銀貨は彼を貫いただけであった。傷口はすぐに閉じられてしまう。やはり恐るべき回復能力であった。そして銀貨の無力さだけが伝わった。
「駄目か」
警官達はそれを見て落胆の言葉を漏らした。
「やはり無理か」
「神戸はこれで終わりか」
「終わりではありませんよ」
神父が彼等を励ますようにして言う。その目はアルノルトを見据えたままだ。
「よく言いますね。諦めたらそれで終わりだと」
「ええ」
「そういうことです。決して諦めてはいけませんよ」
「しかし今は」
「頼みの銀貨も効果がないのにどうやって」
「あの銀貨が効かないということはないのです」
神父はそう答えた。
「決してね。何かしらの魔法が彼にかけられていない限り」
「魔法が」
「はい」
そこに答えがあった。
「おそらくは。そこにあるのではないかと」
「魔法、ね」
それは本郷も聞いていた。そして役も。
「こいつの魔法は実に多い」
今までの戦いを振り返りながら着地する。そこに髪の槍が来た。
「この槍に」
それを刀で打ち払う。打ち払いながら考える。
「分身、姿も消していたな」
中華街での戦いだ。他にもあった。
「特に血を使う。使い魔を出したり、それに」
「魔法陣」
二人はそれに気付いた。役はすぐに本郷に目配せをする。
(それだ)
(ええ)
本郷もそれに目で応えた。
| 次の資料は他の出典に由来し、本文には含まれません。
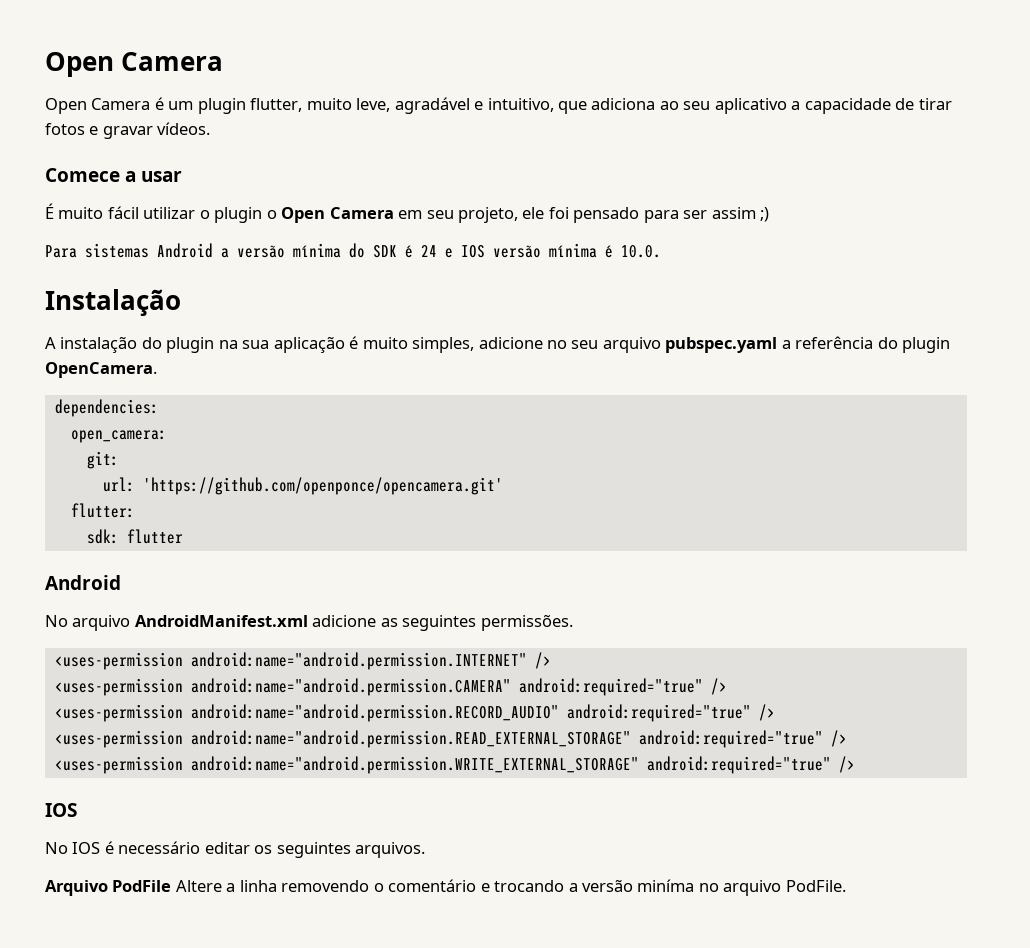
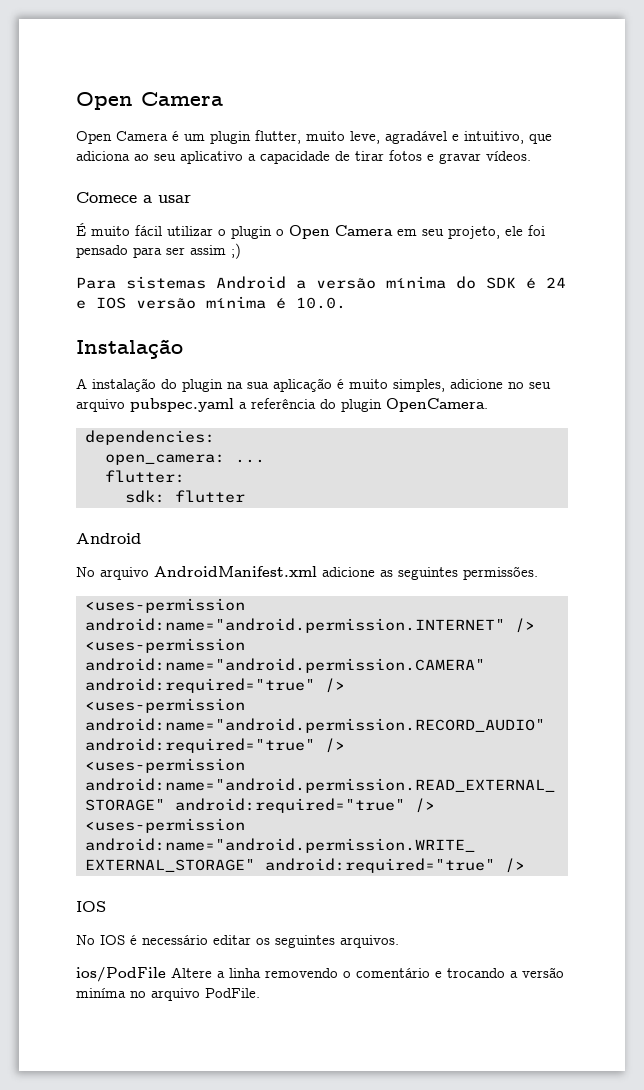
[86,451,119,469] [102,477,503,495] // git: // url: 'https://github.com/openponce/opencamera.git' -> [234,459,265,463] ...
[45,880,172,896] Arquivo PodFile -> [76,967,166,982] ios/PodFile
そして二人はすぐに動いた。
「ふむ。同時に来るか」
その動きを見てアルノルトはそう考えていた。だがそれは違っていた。
「出でよ、我が僕達よ」
役がまた懐から式神を取り出してきた。そしてそれを投げる。
「邪悪なる者を退けよ!」
「何度でも言おう」
アルノルトは鳥となったその式神達を見ながら言った。
「今の私にはその様なものは通用しないとはな」
「俺も何度でも言ってやるぜ」
本郷はその後ろから言った。
「今の御前にはな。そう、今の、だ」
「今の私を倒せなくては意味がないだろう」
「今の貴様を倒す必要はないさ」
「何っ」
「これからの貴様を倒せばな。こうやってな」
そう言いながら今度は小刀を投げた。だがそれはアルノルトを狙ったものではなかった。
「むっ!?」
それは床を狙っていた。そう、床を。
「まさか」
「どうやら図星だったようだな」
眉を顰めたアルノルトを見て本郷はニヤリと笑った。